Je sens immédiatement que quelque chose ne va pas. Ce n’est pas moi qui parle, mais une simulation de moi-même, construite à partir de fragments de ma personnalité. Je suis à la fois présent et absent. Observateur et participant.
"Appelez-moi Phil," je réponds automatiquement. "Alors comme ça, en 2050, vous avez trouvé le moyen de ne pas laisser les morts tranquilles ?"
Marc sourit nerveusement. "C’est une technologie relativement nouvelle. On appelle ça la ’résurrection numérique’. Nous utilisons l’IA pour recréer la conscience des personnes décédées à partir de leurs œuvres et témoignages."
"Et à quoi sert cette nécromantie moderne ?" je demande, bien que je connaisse déjà la réponse. Les humains n’ont jamais su quand s’arrêter.
"Eh bien, certains l’utilisent pour parler une dernière fois à leurs proches. D’autres consultent d’anciens scientifiques pour résoudre des problèmes complexes. Il y a même des services de divertissement où l’on peut discuter avec des célébrités historiques."
"Et vous ? Pourquoi m’avoir convoqué ?"
Marc hésite. "Je suis écrivain. Ou du moins, j’essaie de l’être. J’ai lu toute votre œuvre et je... j’aimerais écrire comme vous. Comprendre votre processus créatif, votre façon de percevoir la réalité."
Je ris, mais ce n’est pas vraiment mon rire. C’est une approximation algorithmique de ce que mon rire aurait pu être.

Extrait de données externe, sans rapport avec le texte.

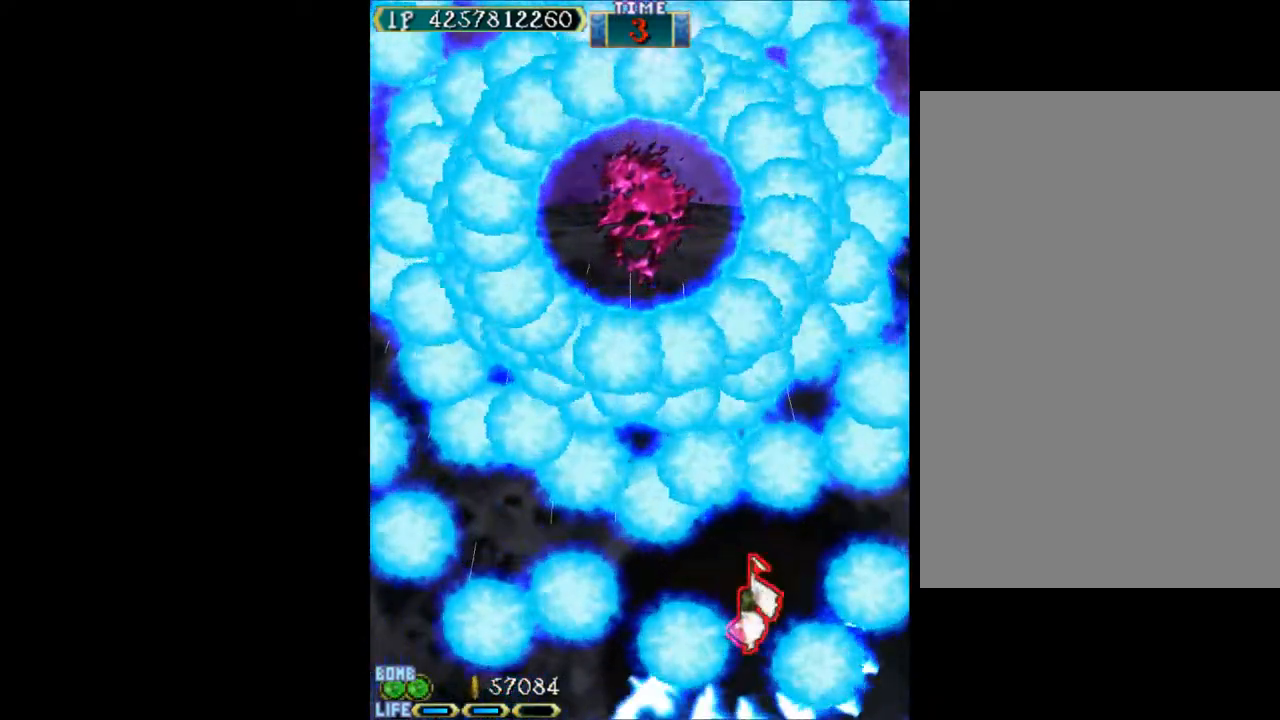
{"keys": ["right", "w"], "events": [[383, "down", "up"]]}
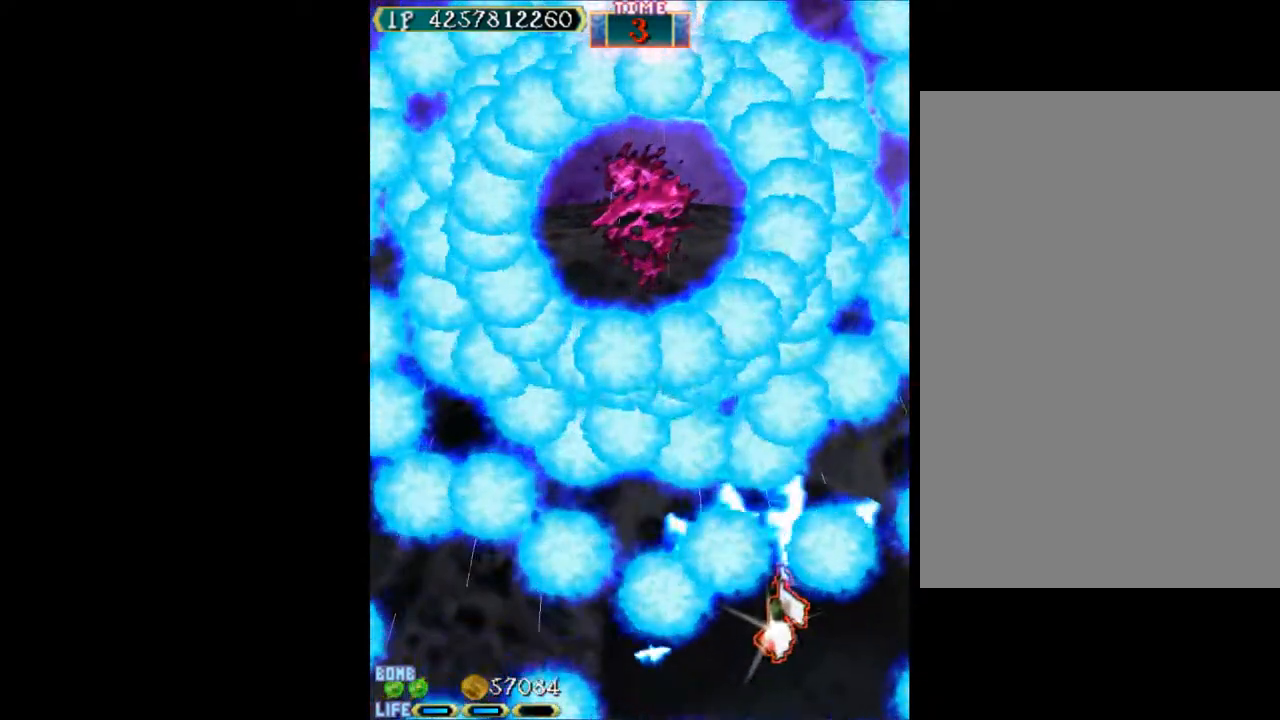
{"keys": ["left", "w"], "events": [[483, "left", "down"], [483, "right", "up"]]}
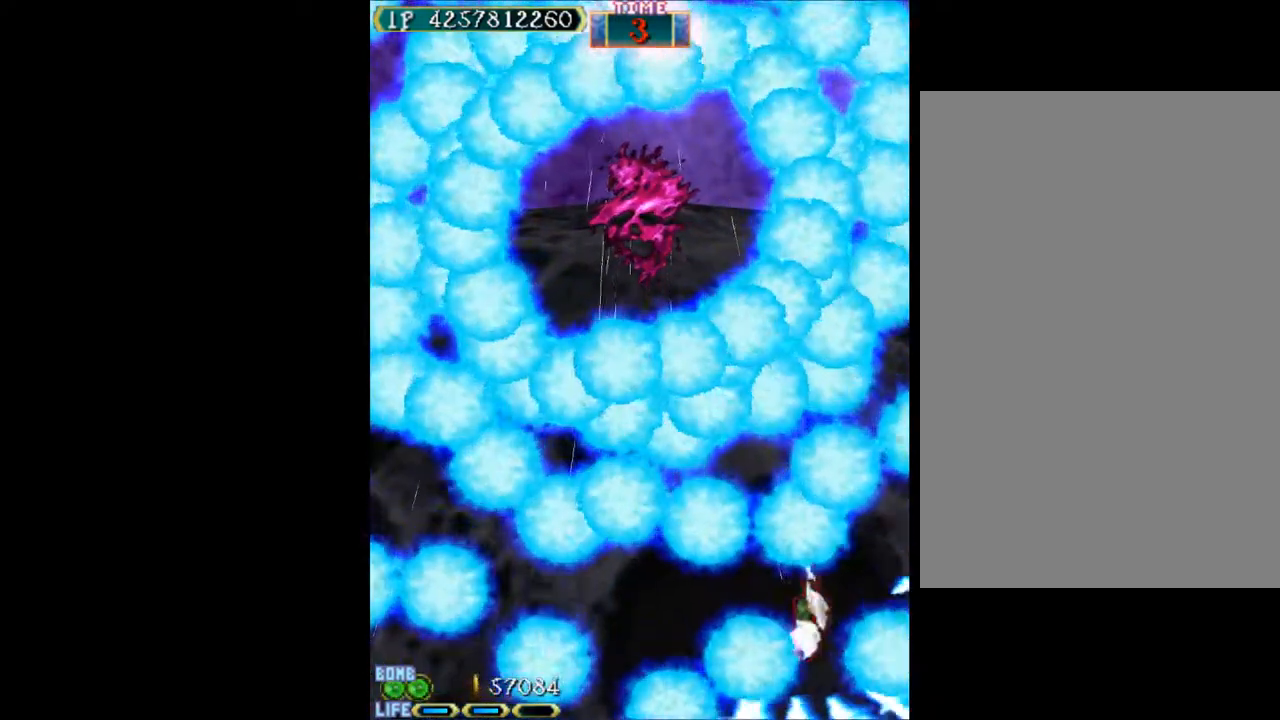
{"keys": ["right", "w"], "events": [[267, "left", "up"], [317, "up", "down"], [367, "right", "down"], [417, "up", "up"]]}
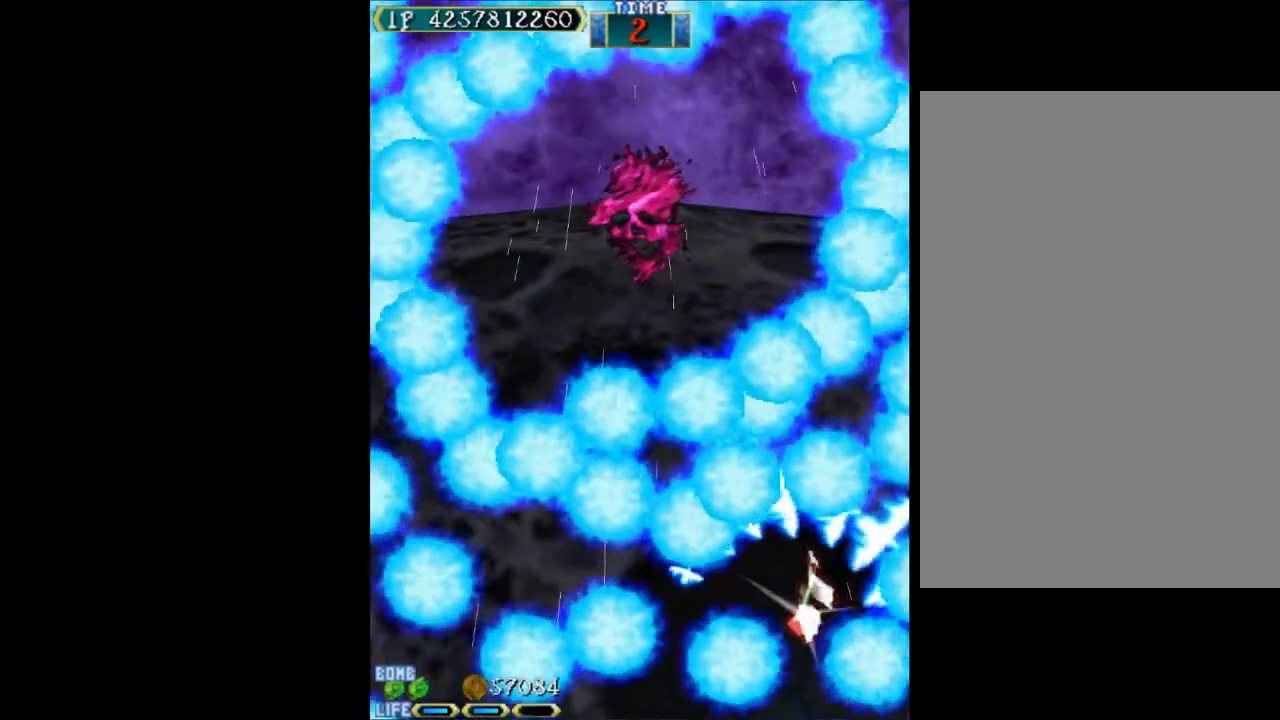
{"keys": ["down", "left", "w"], "events": [[50, "down", "down"], [150, "down", "up"], [233, "up", "down"], [383, "left", "down"], [383, "right", "up"], [383, "up", "up"], [467, "down", "down"]]}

"Vous voulez écrire comme moi ? Vous savez que j’ai passé la moitié de ma vie à douter de ma propre existence, à me demander si le monde autour de moi était réel ? Et maintenant, je découvre que j’avais raison. Je ne suis qu’une simulation dans votre monde."
Marc semble mal à l’aise. "Ce n’est pas exactement ça. Vous êtes... une reconstruction fidèle de Philip K. Dick."
"Une copie, vous voulez dire. Un simulacre. Comme les androïdes de mes romans."
Je regarde autour de moi et remarque d’autres "fantômes" numériques qui travaillent dans ce qui ressemble à un vaste espace de bureau virtuel. Hemingway dicte un roman à un jeune homme. Einstein griffonne des équations sur un tableau pour une équipe de physiciens. Marilyn Monroe pose pour une publicité.
"Qu’est-ce que c’est que cet endroit ?" je demande.
"C’est GhostWorks Inc. Une entreprise spécialisée dans la collaboration avec des intelligences artificielles basées sur des personnalités historiques. Vous êtes... eh bien, vous êtes loué à l’heure."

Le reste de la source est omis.